What is being asked -
Rewrite the entries below as a Markdown table with the columns "No." and "Line", numbering each line and skipping blank ones. Begin at the line that has "orang yang bukan penutur asli bahasa Inggris.", stop after the line that has "雲端硬碟 檔案下載方式，", and leave out the pictures.

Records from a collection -
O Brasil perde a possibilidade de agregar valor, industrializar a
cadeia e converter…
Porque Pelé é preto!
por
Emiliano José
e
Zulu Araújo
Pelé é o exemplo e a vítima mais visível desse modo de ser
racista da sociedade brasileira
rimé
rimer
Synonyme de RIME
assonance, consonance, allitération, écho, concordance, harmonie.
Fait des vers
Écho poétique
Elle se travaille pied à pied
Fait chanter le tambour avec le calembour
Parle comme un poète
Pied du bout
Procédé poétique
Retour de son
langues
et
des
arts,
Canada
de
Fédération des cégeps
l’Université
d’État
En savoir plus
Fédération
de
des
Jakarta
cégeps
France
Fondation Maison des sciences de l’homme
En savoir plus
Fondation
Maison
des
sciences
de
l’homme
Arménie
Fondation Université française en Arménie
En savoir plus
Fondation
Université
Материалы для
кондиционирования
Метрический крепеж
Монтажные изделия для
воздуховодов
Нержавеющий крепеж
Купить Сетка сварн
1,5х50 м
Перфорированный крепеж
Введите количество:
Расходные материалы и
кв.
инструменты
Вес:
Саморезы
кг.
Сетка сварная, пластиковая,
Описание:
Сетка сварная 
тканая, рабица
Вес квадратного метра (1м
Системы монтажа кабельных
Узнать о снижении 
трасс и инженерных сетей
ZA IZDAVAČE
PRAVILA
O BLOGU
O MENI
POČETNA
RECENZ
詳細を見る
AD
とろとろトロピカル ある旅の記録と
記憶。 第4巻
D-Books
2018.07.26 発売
* * *
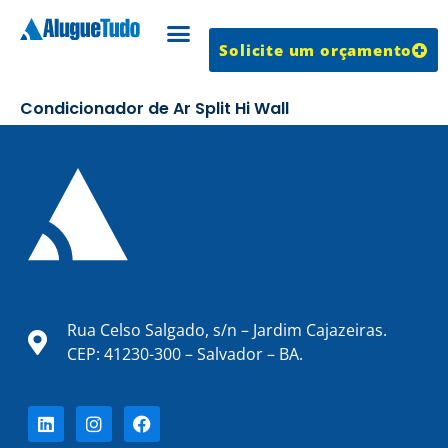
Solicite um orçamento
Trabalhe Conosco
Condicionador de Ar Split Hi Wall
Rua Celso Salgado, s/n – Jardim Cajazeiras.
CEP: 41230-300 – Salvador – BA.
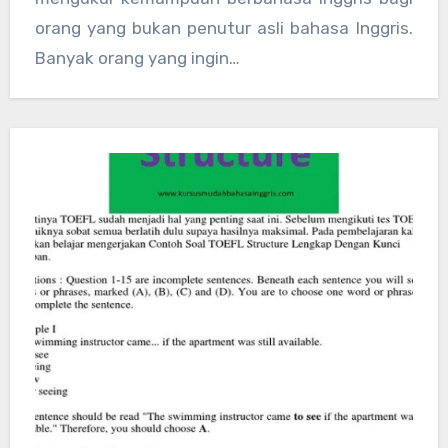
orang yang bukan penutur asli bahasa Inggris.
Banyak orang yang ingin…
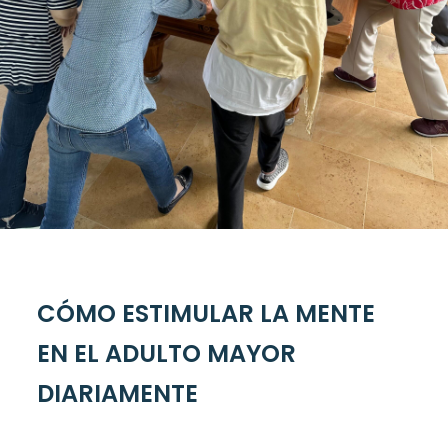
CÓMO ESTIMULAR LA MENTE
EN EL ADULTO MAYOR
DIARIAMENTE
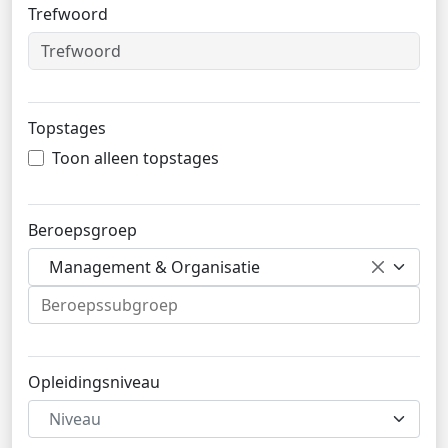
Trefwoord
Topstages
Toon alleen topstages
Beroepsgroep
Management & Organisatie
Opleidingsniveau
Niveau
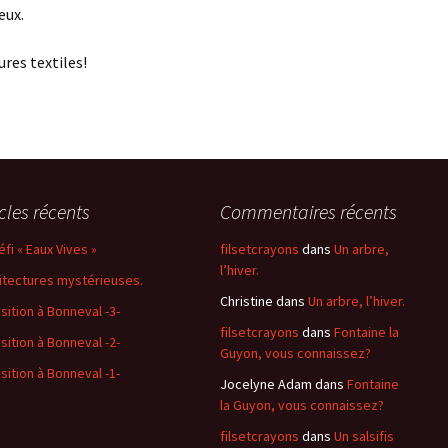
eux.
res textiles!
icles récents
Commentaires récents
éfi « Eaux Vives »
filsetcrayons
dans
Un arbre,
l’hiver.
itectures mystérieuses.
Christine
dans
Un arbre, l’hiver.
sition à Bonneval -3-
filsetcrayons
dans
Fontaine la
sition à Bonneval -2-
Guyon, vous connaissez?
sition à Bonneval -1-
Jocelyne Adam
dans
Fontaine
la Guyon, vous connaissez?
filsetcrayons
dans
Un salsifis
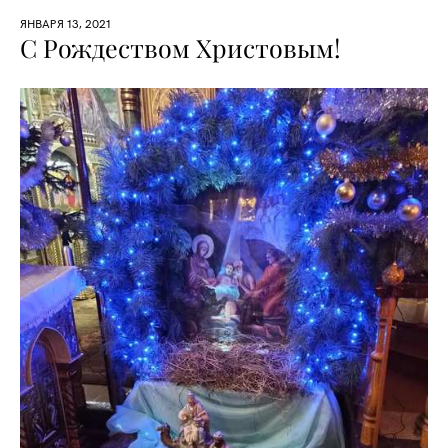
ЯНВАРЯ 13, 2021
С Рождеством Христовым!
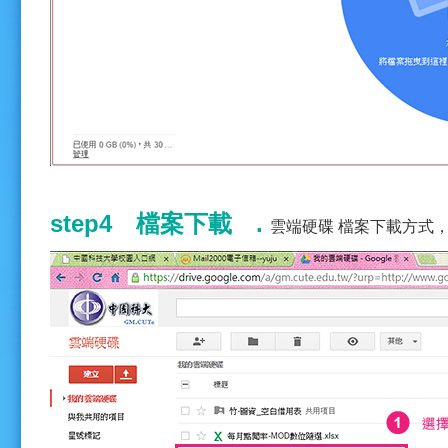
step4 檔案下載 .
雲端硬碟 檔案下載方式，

Exercise solution -
| No. | Line |
|---|---|
| 1 | orang yang bukan penutur asli bahasa Inggris. |
| 2 | Banyak orang yang ingin… |
| 3 | CÓMO ESTIMULAR LA MENTE |
| 4 | EN EL ADULTO MAYOR |
| 5 | DIARIAMENTE |
| 6 | Trefwoord |
| 7 | Topstages |
| 8 | Toon alleen topstages |
| 9 | Beroepsgroep |
| 10 | Management & Organisatie |
| 11 | Opleidingsniveau |
| 12 | Niveau |
| 13 | eux. |
| 14 | res textiles! |
| 15 | icles récents |
| 16 | Commentaires récents |
| 17 | éfi « Eaux Vives » |
| 18 | filsetcrayons |
| 19 | dans |
| 20 | Un arbre, |
| 21 | l’hiver. |
| 22 | itectures mystérieuses. |
| 23 | Christine |
| 24 | dans |
| 25 | Un arbre, l’hiver. |
| 26 | sition à Bonneval -3- |
| 27 | filsetcrayons |
| 28 | dans |
| 29 | Fontaine la |
| 30 | sition à Bonneval -2- |
| 31 | Guyon, vous connaissez? |
| 32 | sition à Bonneval -1- |
| 33 | Jocelyne Adam |
| 34 | dans |
| 35 | Fontaine |
| 36 | la Guyon, vous connaissez? |
| 37 | filsetcrayons |
| 38 | dans |
| 39 | Un salsifis |
| 40 | ЯНВАРЯ 13, 2021 |
| 41 | С Рождеством Христовым! |
| 42 | step4 檔案下載 . |
| 43 | 雲端硬碟 檔案下載方式， |